__TASK__
Every entry must be set down exactly in the answer; no pictures should appear.

__EXTRACTED RECORDS__
*** Block opens ***

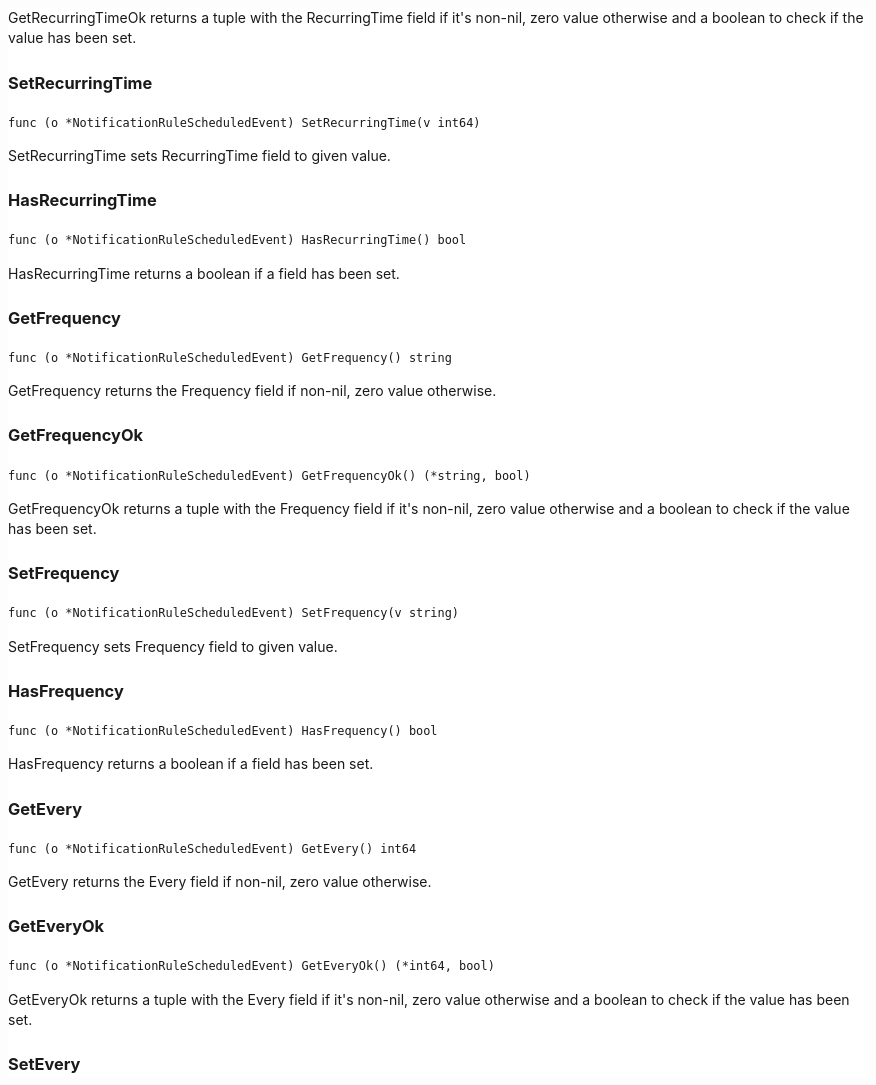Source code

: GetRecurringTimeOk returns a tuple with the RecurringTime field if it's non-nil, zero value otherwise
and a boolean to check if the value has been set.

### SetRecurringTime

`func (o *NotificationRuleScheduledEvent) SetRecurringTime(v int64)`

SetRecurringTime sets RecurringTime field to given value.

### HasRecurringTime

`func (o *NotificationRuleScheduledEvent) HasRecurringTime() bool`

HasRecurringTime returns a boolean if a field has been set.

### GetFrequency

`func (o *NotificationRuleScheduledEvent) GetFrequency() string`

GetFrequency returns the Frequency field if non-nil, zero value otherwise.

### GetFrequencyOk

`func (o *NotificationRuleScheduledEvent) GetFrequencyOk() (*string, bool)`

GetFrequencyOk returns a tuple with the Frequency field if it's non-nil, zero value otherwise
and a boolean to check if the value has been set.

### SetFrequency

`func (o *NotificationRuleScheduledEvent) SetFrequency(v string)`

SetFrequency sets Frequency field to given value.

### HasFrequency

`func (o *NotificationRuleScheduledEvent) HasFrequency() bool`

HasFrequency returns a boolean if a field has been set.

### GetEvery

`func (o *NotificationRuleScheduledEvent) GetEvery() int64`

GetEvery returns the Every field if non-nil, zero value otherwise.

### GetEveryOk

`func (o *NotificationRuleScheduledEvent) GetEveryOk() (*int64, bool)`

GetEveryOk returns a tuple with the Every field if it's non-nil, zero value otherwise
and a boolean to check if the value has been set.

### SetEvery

*** Block closes ***

__SOLUTION FOR THIS PROBLEM__
Source code

: GetRecurringTimeOk returns a tuple with the RecurringTime field if it's non-nil, zero value otherwise
and a boolean to check if the value has been set.

### SetRecurringTime

`func (o *NotificationRuleScheduledEvent) SetRecurringTime(v int64)`

SetRecurringTime sets RecurringTime field to given value.

### HasRecurringTime

`func (o *NotificationRuleScheduledEvent) HasRecurringTime() bool`

HasRecurringTime returns a boolean if a field has been set.

### GetFrequency

`func (o *NotificationRuleScheduledEvent) GetFrequency() string`

GetFrequency returns the Frequency field if non-nil, zero value otherwise.

### GetFrequencyOk

`func (o *NotificationRuleScheduledEvent) GetFrequencyOk() (*string, bool)`

GetFrequencyOk returns a tuple with the Frequency field if it's non-nil, zero value otherwise
and a boolean to check if the value has been set.

### SetFrequency

`func (o *NotificationRuleScheduledEvent) SetFrequency(v string)`

SetFrequency sets Frequency field to given value.

### HasFrequency

`func (o *NotificationRuleScheduledEvent) HasFrequency() bool`

HasFrequency returns a boolean if a field has been set.

### GetEvery

`func (o *NotificationRuleScheduledEvent) GetEvery() int64`

GetEvery returns the Every field if non-nil, zero value otherwise.

### GetEveryOk

`func (o *NotificationRuleScheduledEvent) GetEveryOk() (*int64, bool)`

GetEveryOk returns a tuple with the Every field if it's non-nil, zero value otherwise
and a boolean to check if the value has been set.

### SetEvery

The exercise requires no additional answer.